+++ Records supplied
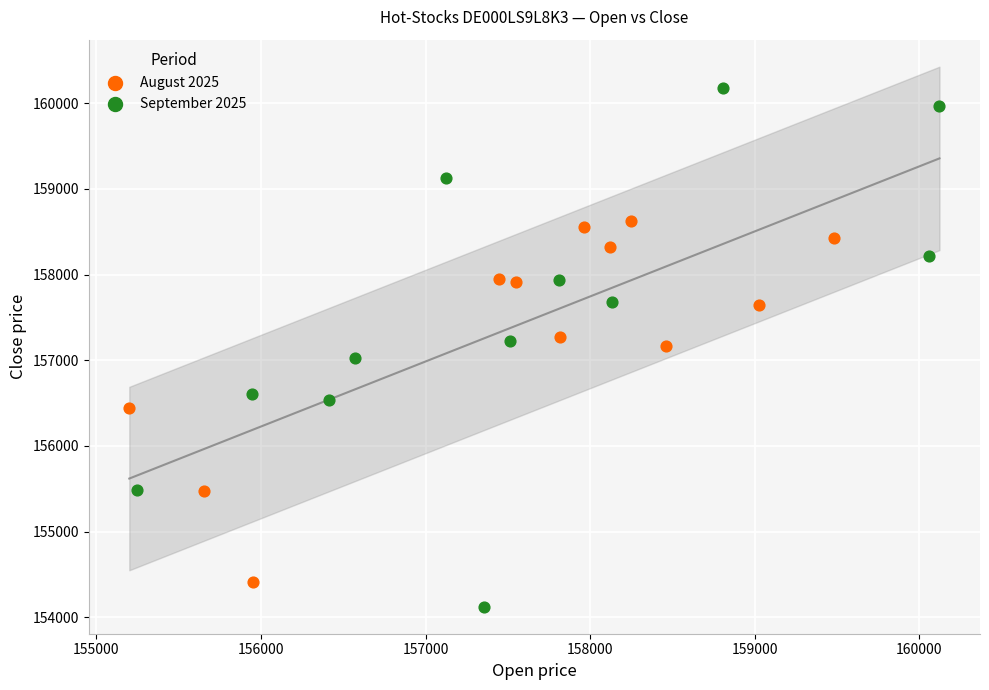

Which series contains the lowest Y value?

September 2025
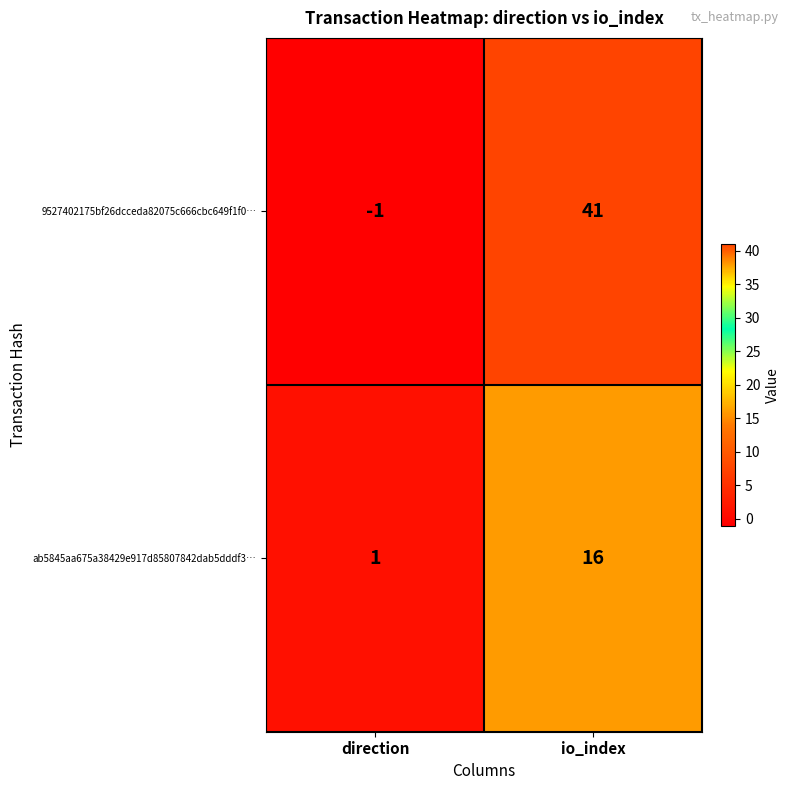

What is the sum of the ab5845aa675a38429e917d85807842dab5dddf3… values at io_index and direction?

17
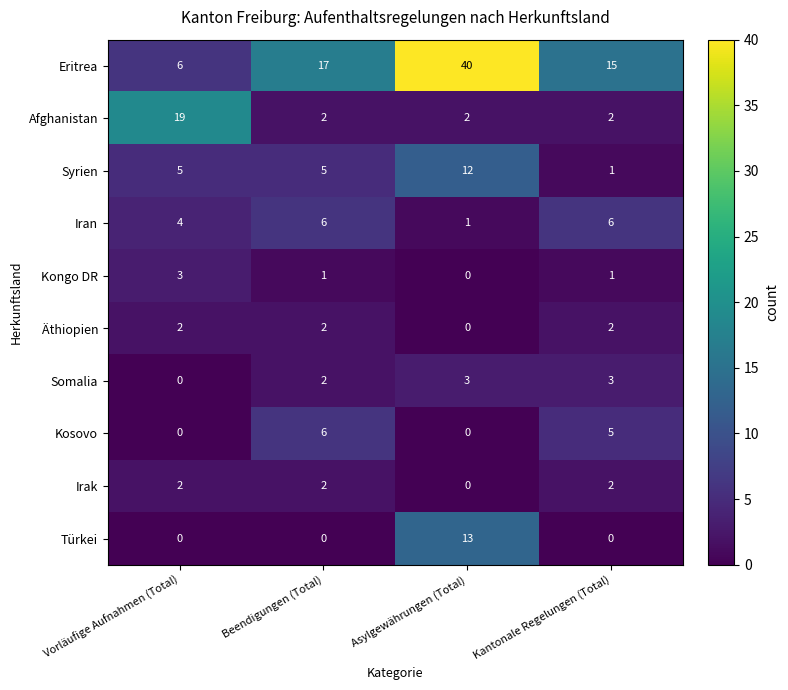

What is the sum of all Kongo DR values?

5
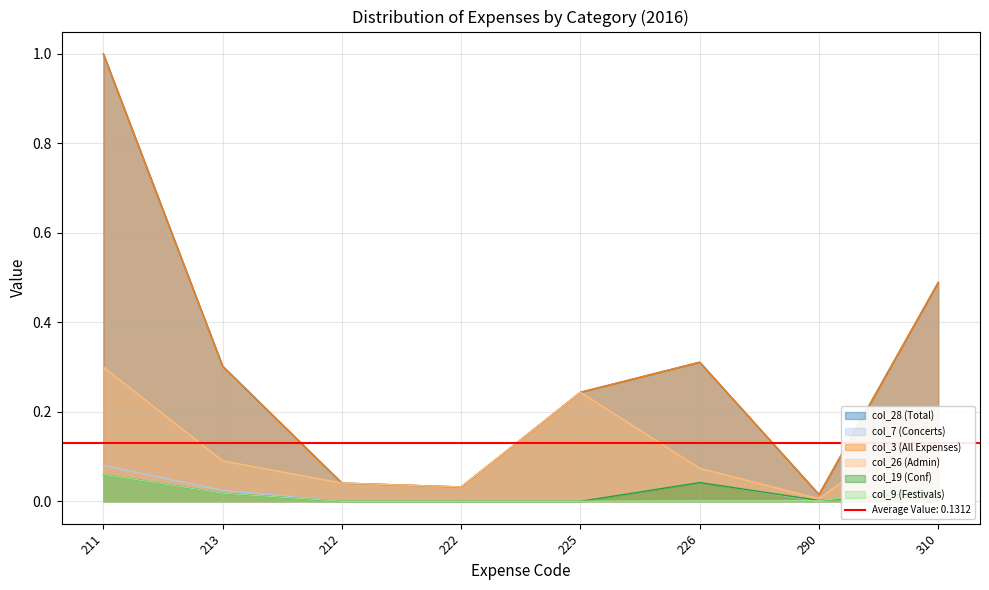

At how many categories does at least one series exceed 0?

8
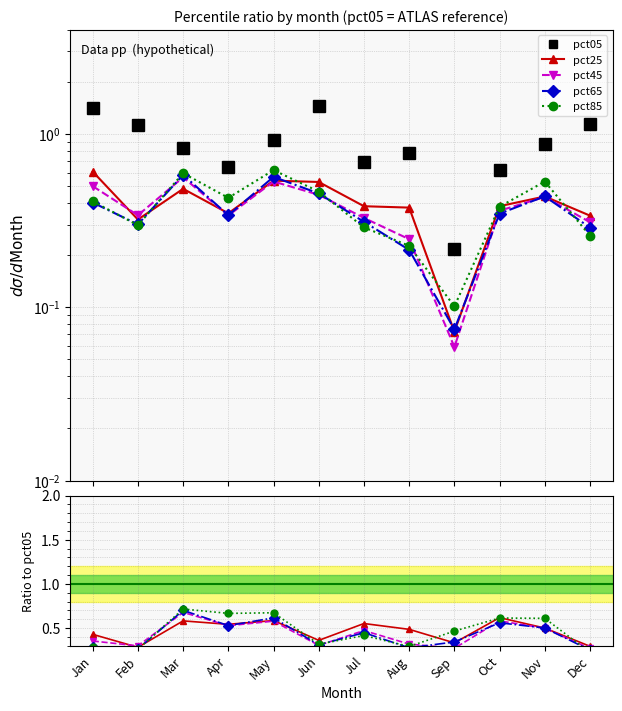

What is the value of the pct65 point at the 5th from the left?

0.6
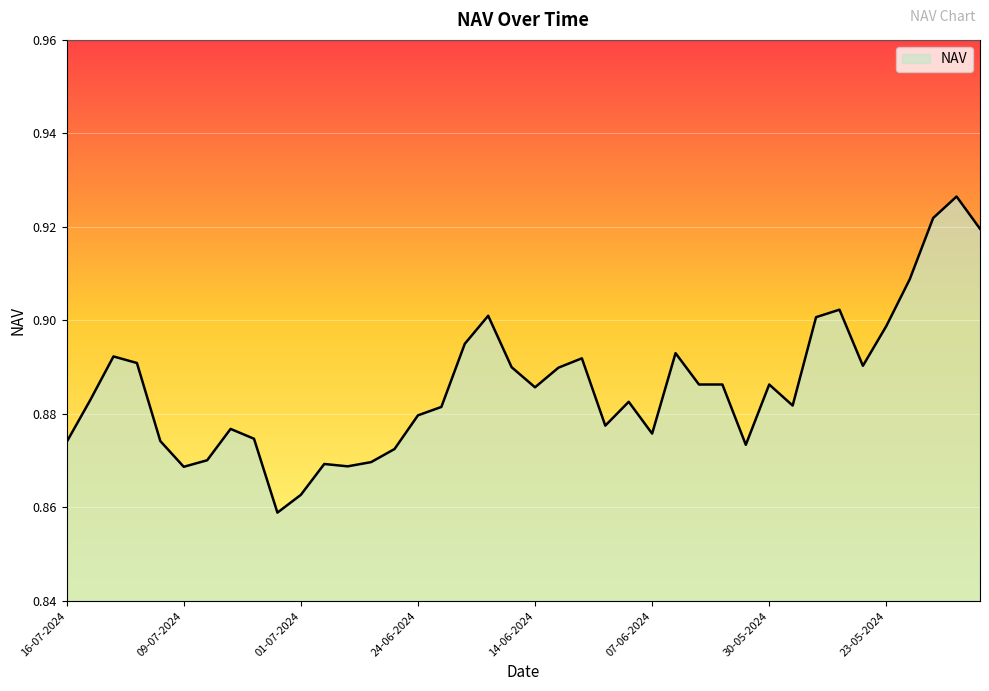

How many lines are shown in the chart?

1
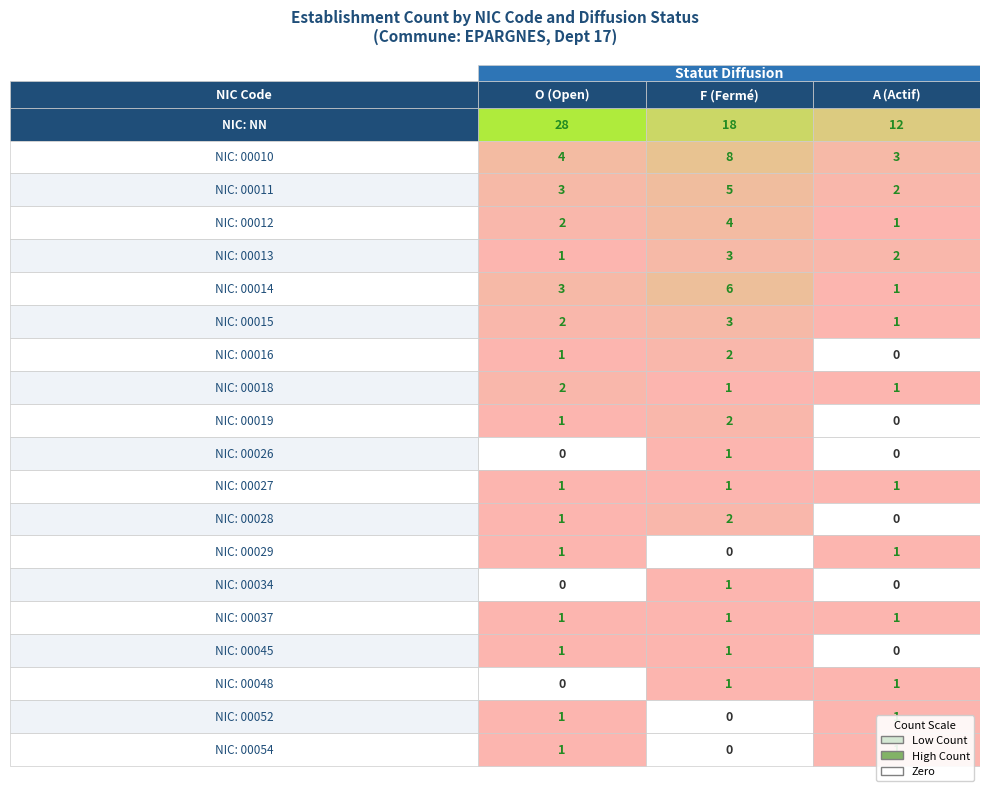

What value does the 00027 series have at O?

1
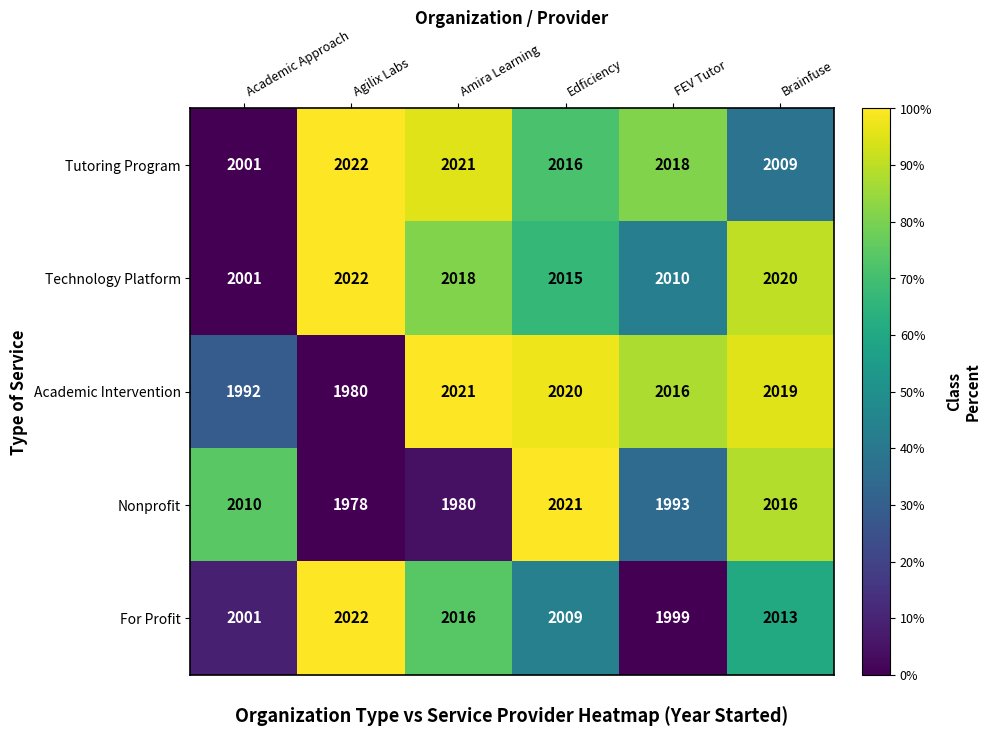

Which category has the highest value across all series?

Agilix Labs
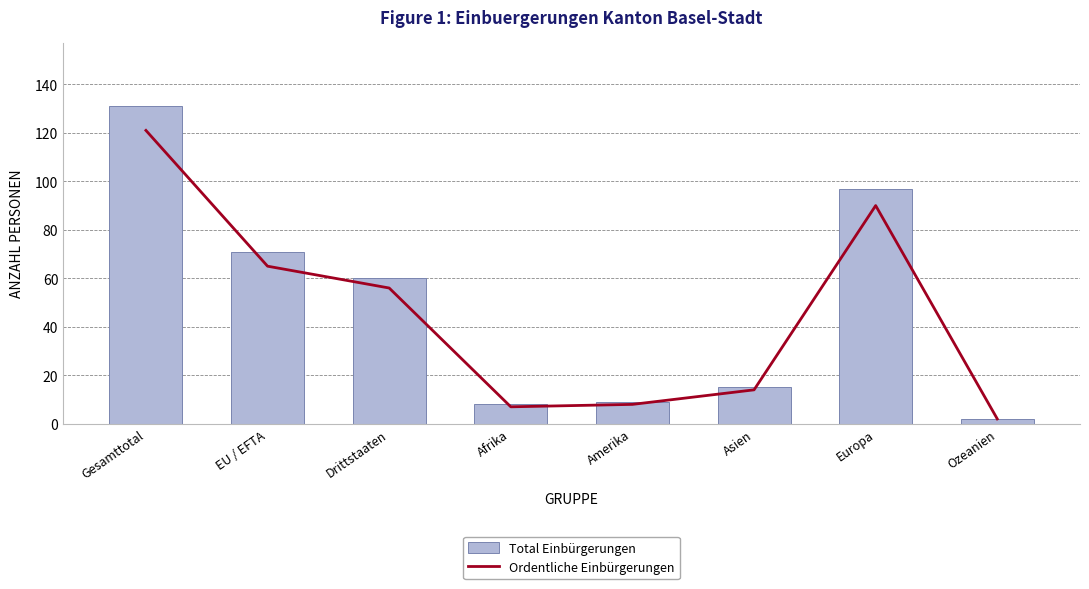

Is the value of Ordentliche Einbürgerungen at Amerika greater than the value of Total Einbürgerungen at Gesamttotal?

No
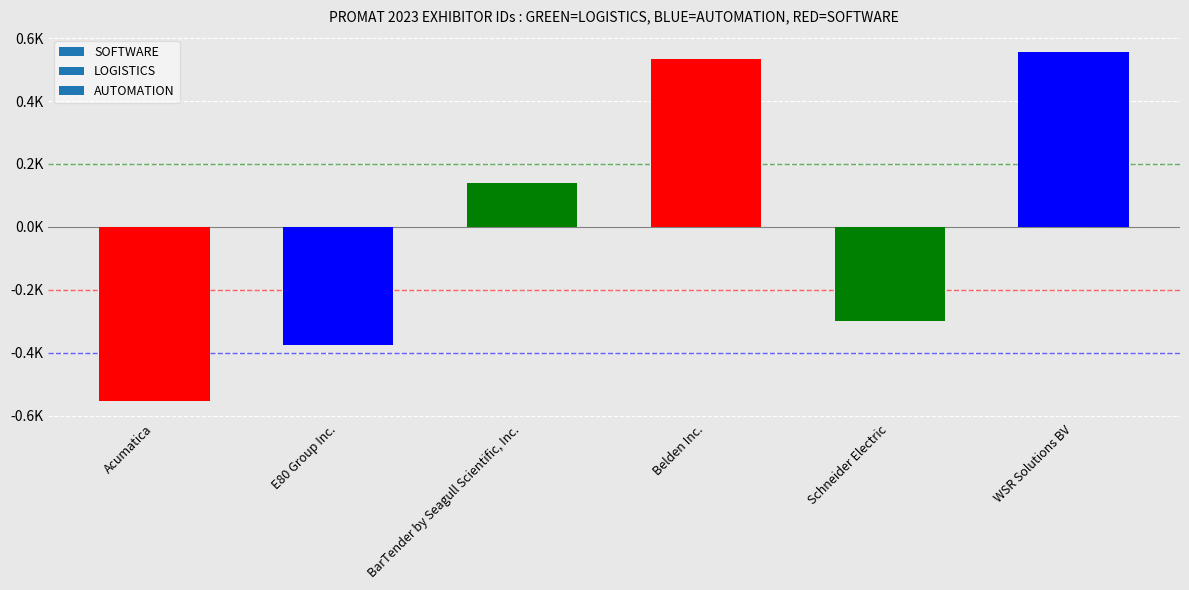

Are the bars horizontal?

No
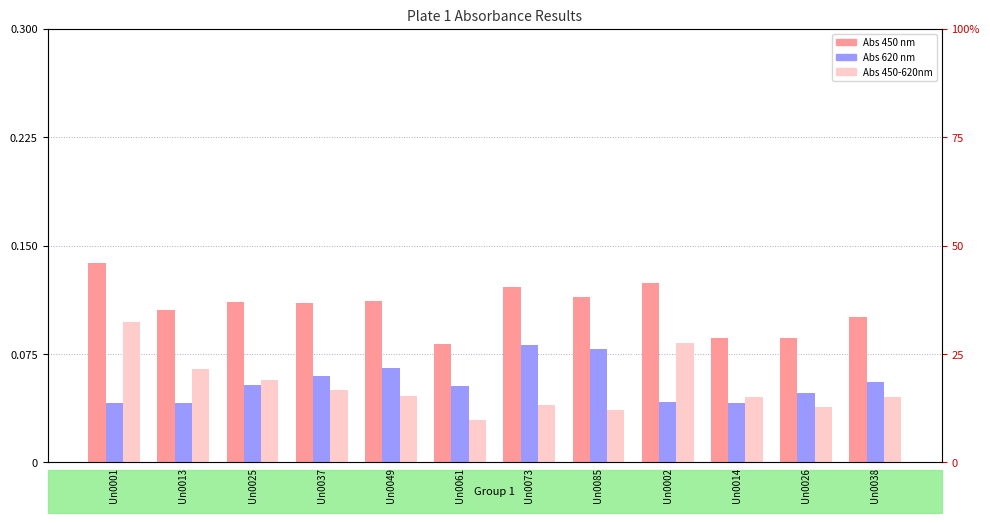

Is it true that Abs 620 nm equals 0.0 at Un0049?

False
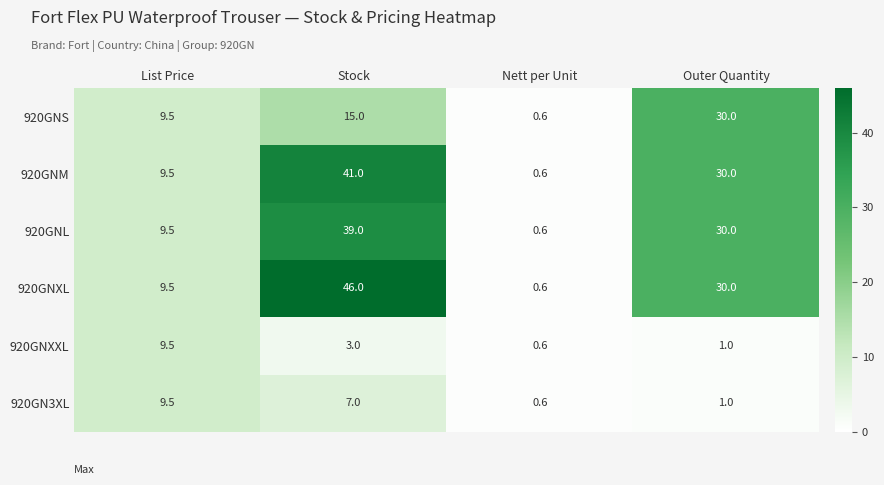

What is the difference between the second highest and second lowest values in the 920GNS series?

5.5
++++++
#### Exercise details:
Rewrite the rows above as a JSON list of strings, with one string per line and no blank lines. Leave out the pictures.

#### Task solution:
[
  "Which series contains the lowest Y value?",
  "September 2025",
  "What is the sum of the ab5845aa675a38429e917d85807842dab5dddf3… values at io_index and direction?",
  "17",
  "What is the sum of all Kongo DR values?",
  "5",
  "At how many categories does at least one series exceed 0?",
  "8",
  "What is the value of the pct65 point at the 5th from the left?",
  "0.6",
  "How many lines are shown in the chart?",
  "1",
  "What value does the 00027 series have at O?",
  "1",
  "Which category has the highest value across all series?",
  "Agilix Labs",
  "Is the value of Ordentliche Einbürgerungen at Amerika greater than the value of Total Einbürgerungen at Gesamttotal?",
  "No",
  "Are the bars horizontal?",
  "No",
  "Is it true that Abs 620 nm equals 0.0 at Un0049?",
  "False",
  "What is the difference between the second highest and second lowest values in the 920GNS series?",
  "5.5"
]